The insights from behavioural economics have gone from the seminar table to the cabinet table. And this is because the work that behavioural scientists do, whether in the academic space or in governments around the world, matters, and it matters because it improves the lives of our citizens which is ultimately what this is all about.

When money is tight there is new urgency to make sure our interventions actually work that is our duty as policymakers. Especially in tight financial times, being able to develop government projects and being able to deliver government services in a way that improves the lives of our citizens is absolutely at the core of what good government is all about.

I also recognise that turning theory into practice is difficult because humans are incredibly complex and complicated if we all behaved like we ought to in an economics textbook life would be boring indeed. But we can’t always predict what will work out best. Sometimes we try things that will fail. This means that we have to try out new things and iterate by observation, not prediction; by controlled trials, and not assumption. I see this as applying the rigour of science to the art of government.

When the team first started in 2010, the UK government was seen as a first mover. We”re extremely proud of that but we”re also glad that this has become a global movement. Because the further it spreads, the more data and ideas we have to share, and the more we learn about how to use these insights to inform better public policy. Because ultimately that”s what this is about. Making government work better, to help more citizens lead good and fulfilling lives.

Ana Revenga, senior director for poverty and equity at the World Bank

I have been working in development for 25 years but am a newcomer to behavioural insights. However, I am very excited about the potential it offers to improve development policy.

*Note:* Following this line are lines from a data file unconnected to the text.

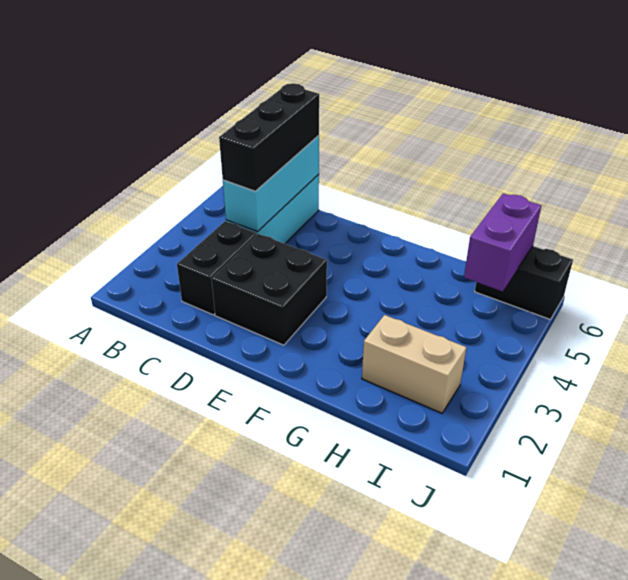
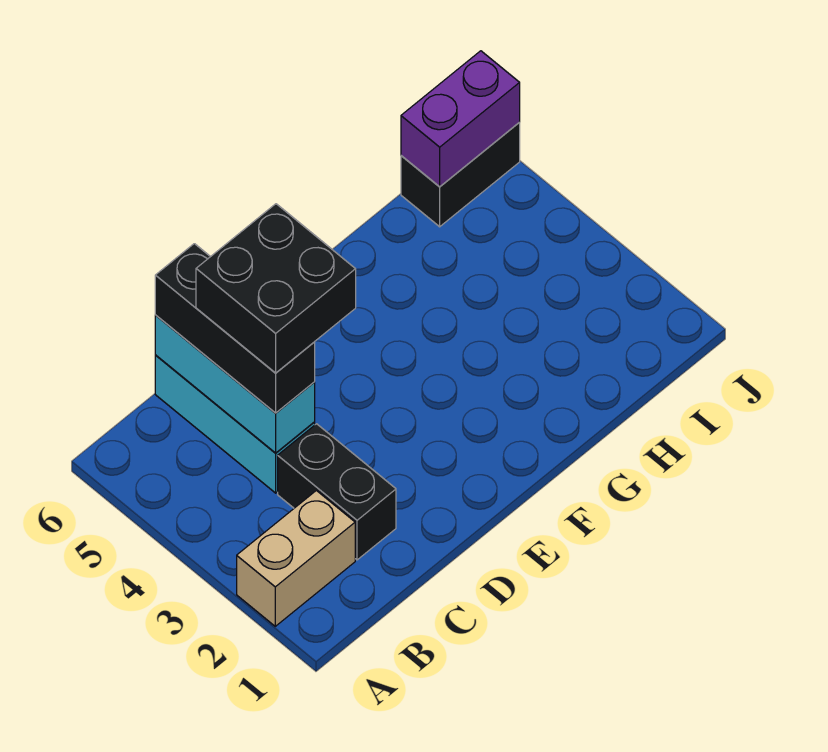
black 2x2 brick [211,234,327,345] -> black 2x2 brick moved to [196,204,356,373]
tan 1x2 brick [362,315,466,413] -> tan 1x2 brick moved to [237,491,355,626]
purple 1x2 brick [464,193,541,292] -> purple 1x2 brick turned to [401,51,520,187]

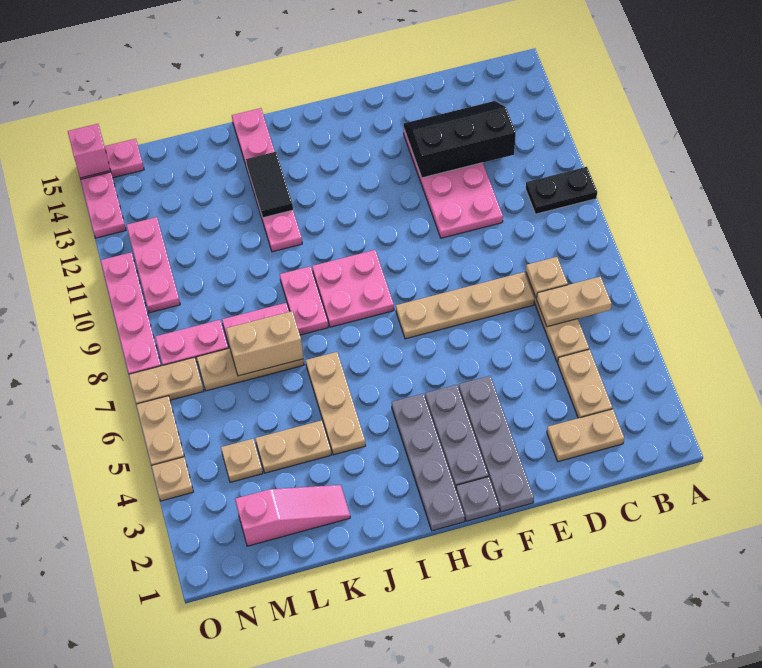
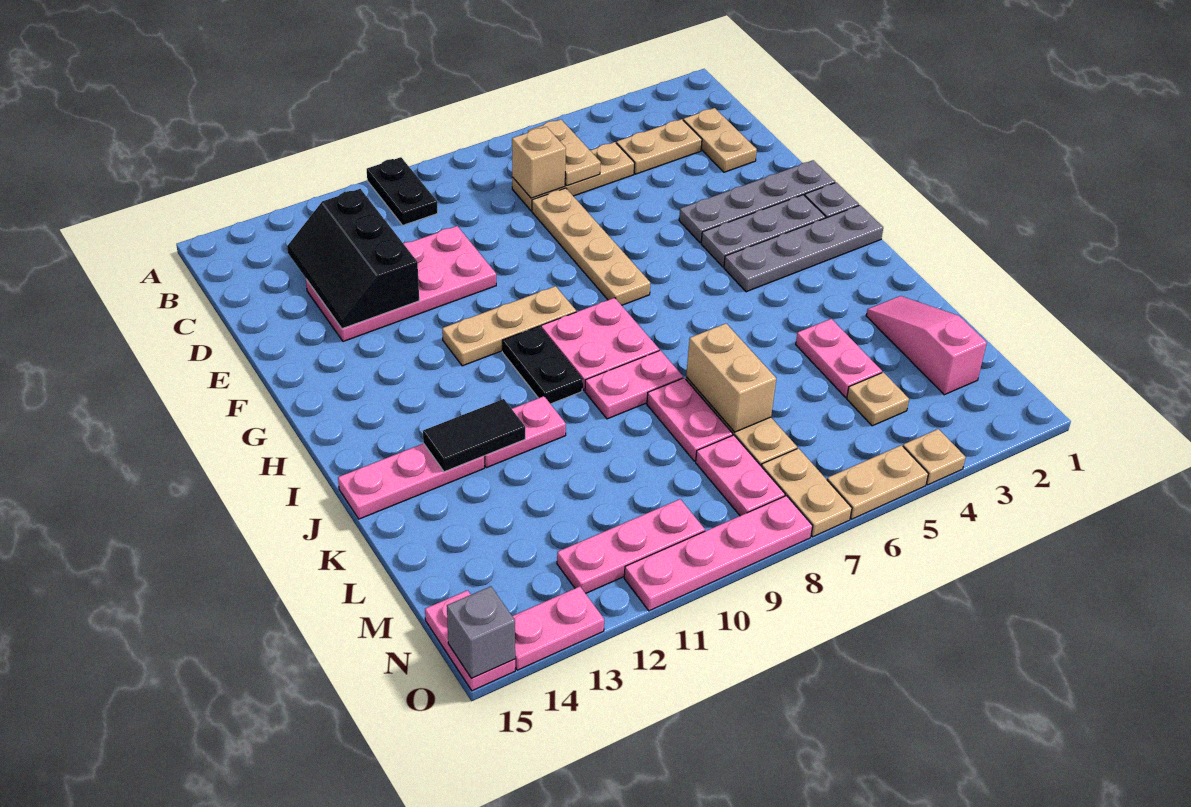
tan 1x1 plate [526,257,568,298] -> tan 1x1 brick [512,127,566,198]
none -> black 1x2 plate [502,326,582,404]
tan 1x3 plate [306,352,365,455] -> tan 1x3 plate moved to [442,286,576,366]
tan 1x2 plate [255,420,331,473] -> pink 1x2 plate [796,319,882,397]
pink 1x1 brick [68,124,111,178] -> grey 1x1 brick [447,586,515,678]

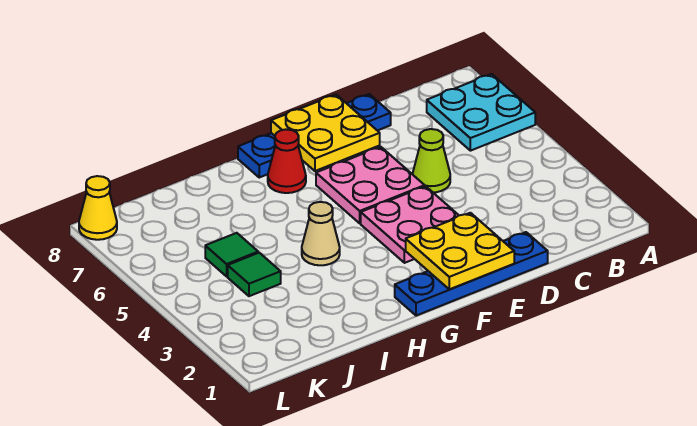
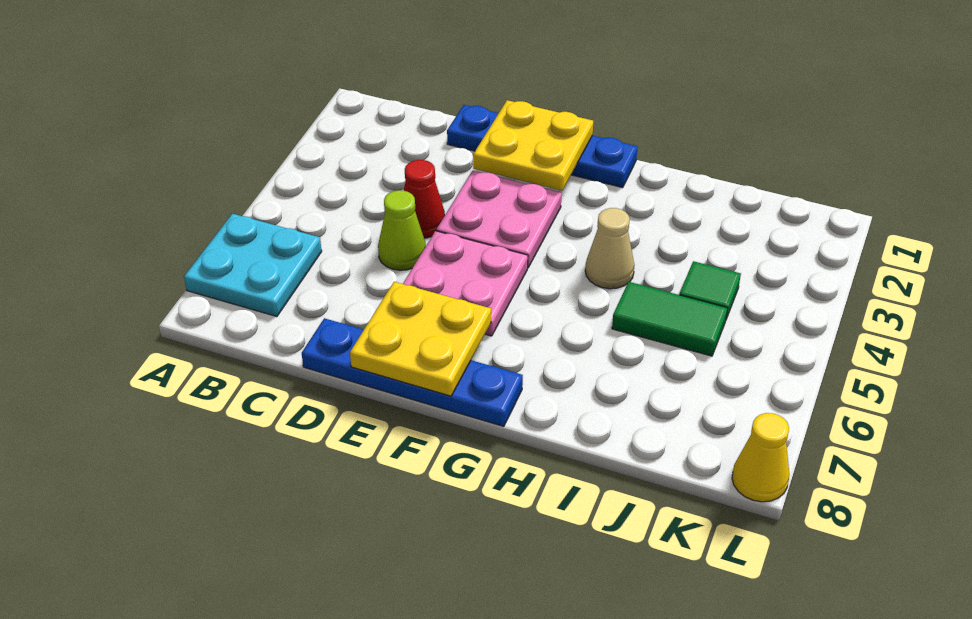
red 1x1 cone [268,129,306,193] -> red 1x1 cone moved to [404,160,445,238]
green 1x1 tile [205,233,258,276] -> green 1x2 tile [612,282,728,356]

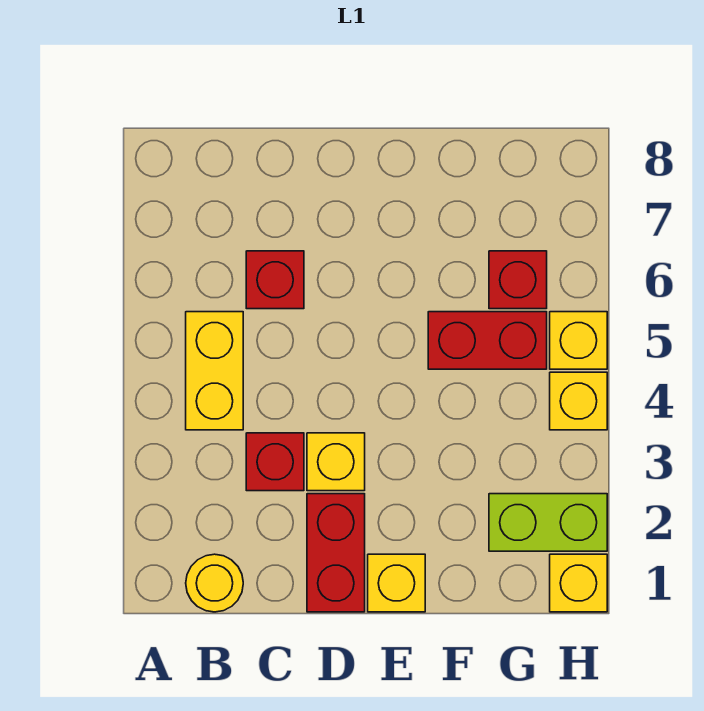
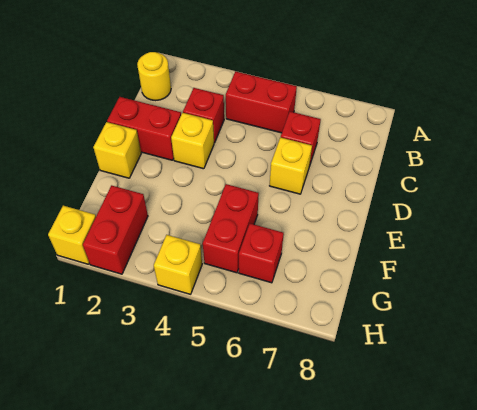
yellow 1x2 brick [186,312,243,430] -> red 1x2 brick [226,71,297,133]
lime 1x2 brick [489,494,607,551] -> red 1x2 brick [83,185,148,274]
yellow 1x1 brick [550,312,607,369] -> yellow 1x1 brick moved to [270,137,312,194]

It is clear that bringing behavioural insights into the design of projects can make them more effective. I and my team at the World Bank routinely work in settings where resources are scarce and where there is widespread poverty. It is very exciting that small, and relatively cheap, changes can make programmes work better. This means there is an opportunity to reshape development policy to make it more effective.

At a deeper level, we can also use behavioural insights and insights on decision-making to better understand the big development problems that we are working on. The stresses of poverty affect decision making and affect cognitive capacity and bringing this into our work we did this recently in Latin America and trying to understanding how the poor are less able to make good decisions will change how we understand the problem and how we tackle it. It’s very exciting to think that we can improve our interventions in that way.

Jang Ping Thia, Singapore Ministry of Finance and Civil Service College

I have two jobs. At the ministry I try my best to help the minister spend public money wisely, and at the Civil Service College I teach economics and the use of randomised controlled trials and behavioural economics. In this role I try and bring about greater appreciation for these tools in wider policymaking.

In Singapore we always have a very rational way of making decisions, especially in areas of economic policy. But in the past five years there has been an increasing appreciation for how difficult it is to meet your objectives and take into account behavioural issues. And so the work of the UK’s Behavioural Insights Team has been very helpful to us. They have given us a language, case studies to leverage and have inspired us to follow in their footsteps.

We have taken a more eclectic approach to behavioural insights. Not only are we using new data but we have also taken design-thinking into the process: how do you design a letter better; how do you design a zebra crossing better, how do you design a train station better and so on. So it is not necessarily the case that Singapore is going very heavily towards just behavioural insights or randomised controlled trials, but more about the integration of three of four domains that we think can produce the best outcomes.

This reflects our starting point of putting the citizen at the centre of policymaking. It doesn”t really matter what tools you use, as long as you put citizens at the centre and you get the right outcomes.